City Hall battling resistors to city beautification exercise

Even as Georgetown begins to assume a greater sense of tidiness under an aggressive, state-supported cleanup campaign, City Hall is reporting challenges associated with citizens who are evincing a resistance to attempts to restore the capital to its former glory.

As small armies of municipal employees and contracted workers clear canals of silt, cut grass, clear alleyways and remove what have long been permanent if illegal garbage mounds,

City Hall says it continues to discover clear cases of recalcitrant citizens who appear stuck in their old ways.

Transforming: Downtown Regent Street earlier this week
Transforming: Downtown Regent Street earlier this week

Earlier this week the municipality’s Public Relations Officer Debra Lewis said the city is currently in the process of taking action against “two prominent Regent Street traders” who, last week, were implicated in the dumping of packaging associated with trading in the city.

Lewis told Stabroek Business that based on reports the council received, it investigated the allegations and caught persons dumping the material. Under questioning, the persons pointed to the sources of the refuse.

Lewis said she believed other major businesses in the capital were still in the habit of dumping garbage associated with trading in their respective sectors.

Clearly anxious that it can put the ‘bad old days’ of public opprobrium behind it, City Hall now seems more anxious than ever to face down offenders who have defied urban littering laws for years. Lewis said she believed the council now had the will to engage transgressors who were determined to keep the city in an unsightly condition. She disclosed that the council was also prepared to give notice to some citizens in the Bourda area who continued to despoil neighbourhoods already cleaned by the council by depositing garbage and human excrement in alleyways.

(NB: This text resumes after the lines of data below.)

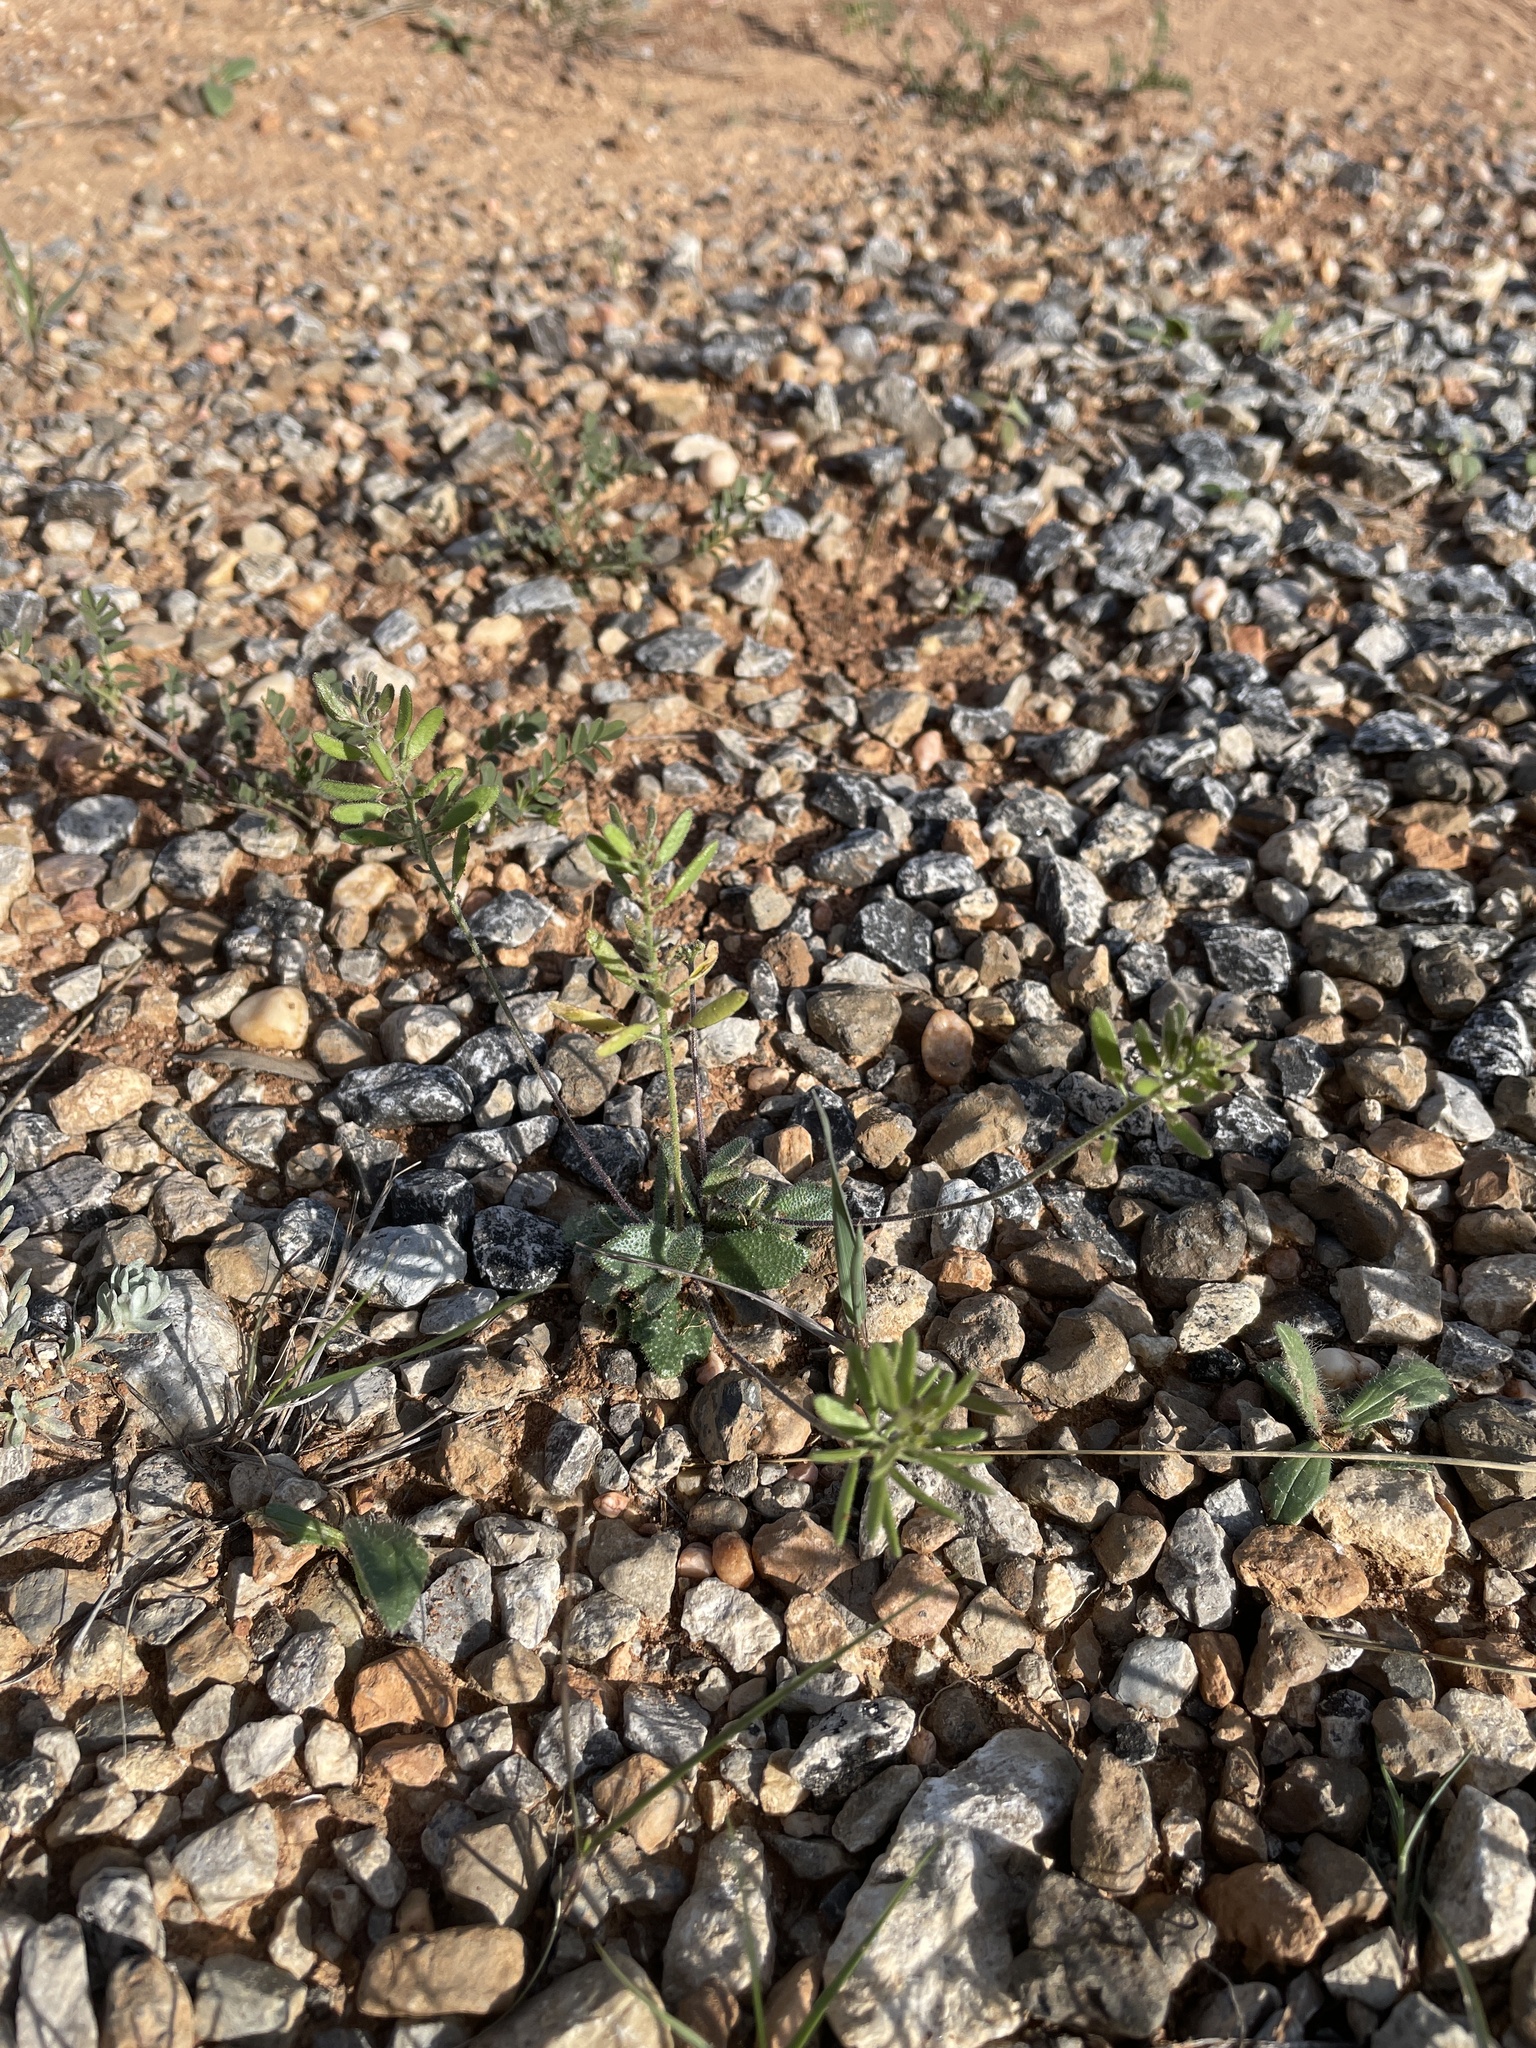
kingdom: Plantae
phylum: Tracheophyta
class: Magnoliopsida
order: Brassicales
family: Brassicaceae
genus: Tomostima
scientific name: Tomostima cuneifolia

Dubbed the Georgetown Restoration Programme the urban cleanup exercise is supported by a $300 million state subvention which City Hall had said would be used for training functionaries in key departments, an urban public education programme and a refurbishing of the capital itself.

Lewis told Stabroek Business that the council had embraced the high street vendors as partners in the exercise, requiring them to secure refuse bins and to undertake cleanup exercises at the end of the trading day. Additionally, an understanding had been reached that the vendors would support council-led cleanup exercises from time to time. The PRO said she believed that one of the successes of the exercise was that the vendors themselves had bought into the idea of keeping their trading spaces clean and that had served to place a measure of pressure on those who might have been unwilling to do so. She said the council had cited a city vendor based on complaints made by other vendors about her disinclination to keep her own trading area clean.

City Hall had earlier indicated that the exercise was intended to allow the council to improve its operations at three levels, those being the institutional strengthening and capacity building, that is, training at various levels including at the level of the City Constabulary to allow for the effective enforcement of compliance with the city bylaws, including those pertaining to littering and building codes.

Funding is also expected to provide training for the City Treasury in areas of accountability and transparency.